На мгновение Ник задумался, видимо –
прикидывая, как попроще объяснить всю эту наукообразную
белиберду.
– В общем, представь, что едешь по
незнакомому городу на автомобиле, – продолжил врач. – И внезапно
видишь здание с оригинальной архитектурой. В твоем сознании
отпечатывается только это здание, а те строения, что находятся
слева и справа от него, ты не запоминаешь, потому что они тебе не
интересны. Но их ты тоже видел, и они остались в памяти, только в
бессознательной. А потом, в какой-то момент, как правило –
критический, связанный с мощным психоэмоциональным напряжением,
бессознательное может внезапно вытолкнуть воспоминания о тех
неинтересных здания на поверхность твоего сознания. И в этом
феномен эффекта – бессознательное не может дать тебе картинку
напрямую, у него нет соответствующих механизмов интерпретации. И
оно применяет до безобразия простой и банальный метод –
псевдогаллюцинации. Слуховые, визуальные, тактильные.
– Типа историй, когда человеку
является умерший родственник и о чем-то предупреждает? – уловил
Марк.
– И так тоже, – с готовностью кивнул
Ник. – Еще у религиозных фанатиков часто бывает – когда им являются
высшие сущности и что-то показывают или шепчут.

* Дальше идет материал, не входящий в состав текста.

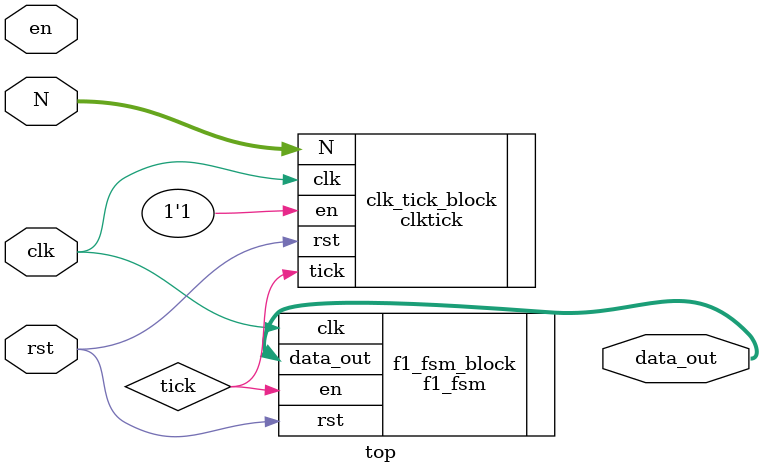
<source format=sv>
module top(
    input logic [15:0]          N,
    input logic                 en,
    input logic                 rst,
    input logic                 clk,

    output logic [7:0]          data_out
);

logic tick;

clktick clk_tick_block (
    .clk (clk),
    .rst (rst),
    .en (1'b1),
    .N (N),
    .tick (tick)
);



f1_fsm f1_fsm_block (
    .clk (clk),
    .rst(rst),
    .en(tick),
    .data_out(data_out)
);

endmodule

</source>
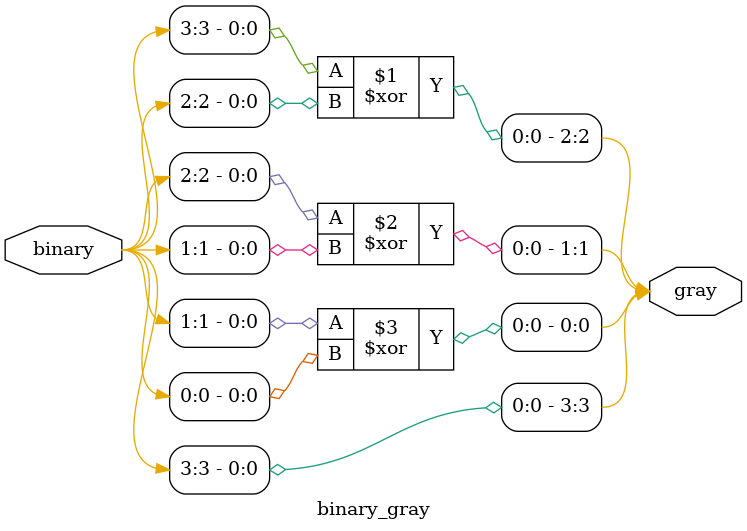
<source format=v>
module binary_gray(binary,gray);
    localparam  width= 4;

    input     wire[width-1:0] binary;
    output    wire[width-1:0] gray;

  assign gray[width-1] = binary[width-1];

  genvar  i;

  for (i=width-2; i>=0; i=i-1)
    assign gray[i] = binary[i+1] ^ binary[i];

endmodule
</source>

Обычно это
происходит, когда жизни человека угрожает опасность. И тут нет
ничего удивительного – мозг просто пытается спасти себя.
– Но мне вчера опасность не угрожала,
– протянул Марк, соображая, насколько теория Бострома относится к
его ситуации.
– Да что угодно может послужить
катализатором! – развел руками врач. – Вполне возможно, ты к вечеру
начал отходить от «Напамина» и твое бессознательное поспешило
рассказать тебе, что когда тебя на каталке везли по Клинике два дня
назад, ты мельком видел свою жену, которую вели, скажем, на обед. В
тот момент сознание под действием транквилизатора просто не
восприняло картинку, но бессознательное сохранило образ. А затем,
когда ты вернулся в нормальное состояние, бессознательное в ответ
на твои переживания о жене, подсказало, что она жива-здорова.
– То есть слова тенебриса – это всего
лишь я сам, моя память, – будучи одаренным мнемопластиком, Марк
лучше других знал о беспредельных возможностях человеческого мозга.
И объяснение Ника показалось ему адекватным, хотя Бладхаунд на этот
счет лишь злобно прорычал что-то нечленораздельное.